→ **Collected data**
=======

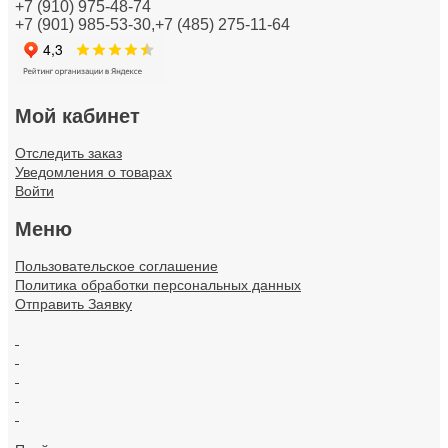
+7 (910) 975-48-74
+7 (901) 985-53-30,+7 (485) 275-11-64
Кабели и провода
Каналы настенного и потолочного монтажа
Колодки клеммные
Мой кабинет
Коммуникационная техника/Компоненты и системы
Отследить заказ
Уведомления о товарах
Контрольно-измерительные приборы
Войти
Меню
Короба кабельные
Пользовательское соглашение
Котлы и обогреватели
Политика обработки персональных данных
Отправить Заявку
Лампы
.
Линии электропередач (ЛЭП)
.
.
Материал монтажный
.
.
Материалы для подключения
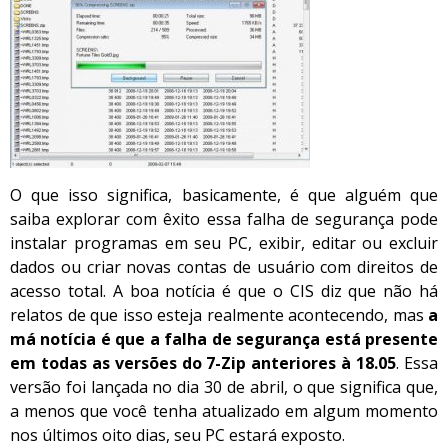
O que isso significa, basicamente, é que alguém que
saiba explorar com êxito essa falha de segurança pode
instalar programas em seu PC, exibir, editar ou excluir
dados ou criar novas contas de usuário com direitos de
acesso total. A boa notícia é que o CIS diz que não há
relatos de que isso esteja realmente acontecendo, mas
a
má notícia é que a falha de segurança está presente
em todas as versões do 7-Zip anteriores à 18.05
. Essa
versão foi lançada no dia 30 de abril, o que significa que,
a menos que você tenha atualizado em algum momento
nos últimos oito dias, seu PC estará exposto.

=======

→ **What you need to do**
Update these lines by changing every "notícia" to "novidade" and keeping everything else the same. Leave out the pictures.

→ **Output for this exercise**
+7 (910) 975-48-74
+7 (901) 985-53-30,+7 (485) 275-11-64
Кабели и провода
Каналы настенного и потолочного монтажа
Колодки клеммные
Мой кабинет
Коммуникационная техника/Компоненты и системы
Отследить заказ
Уведомления о товарах
Контрольно-измерительные приборы
Войти
Меню
Короба кабельные
Пользовательское соглашение
Котлы и обогреватели
Политика обработки персональных данных
Отправить Заявку
Лампы
.
Линии электропередач (ЛЭП)
.
.
Материал монтажный
.
.
Материалы для подключения
O que isso significa, basicamente, é que alguém que
saiba explorar com êxito essa falha de segurança pode
instalar programas em seu PC, exibir, editar ou excluir
dados ou criar novas contas de usuário com direitos de
acesso total. A boa novidade é que o CIS diz que não há
relatos de que isso esteja realmente acontecendo, mas
a
má novidade é que a falha de segurança está presente
em todas as versões do 7-Zip anteriores à 18.05
. Essa
versão foi lançada no dia 30 de abril, o que significa que,
a menos que você tenha atualizado em algum momento
nos últimos oito dias, seu PC estará exposto.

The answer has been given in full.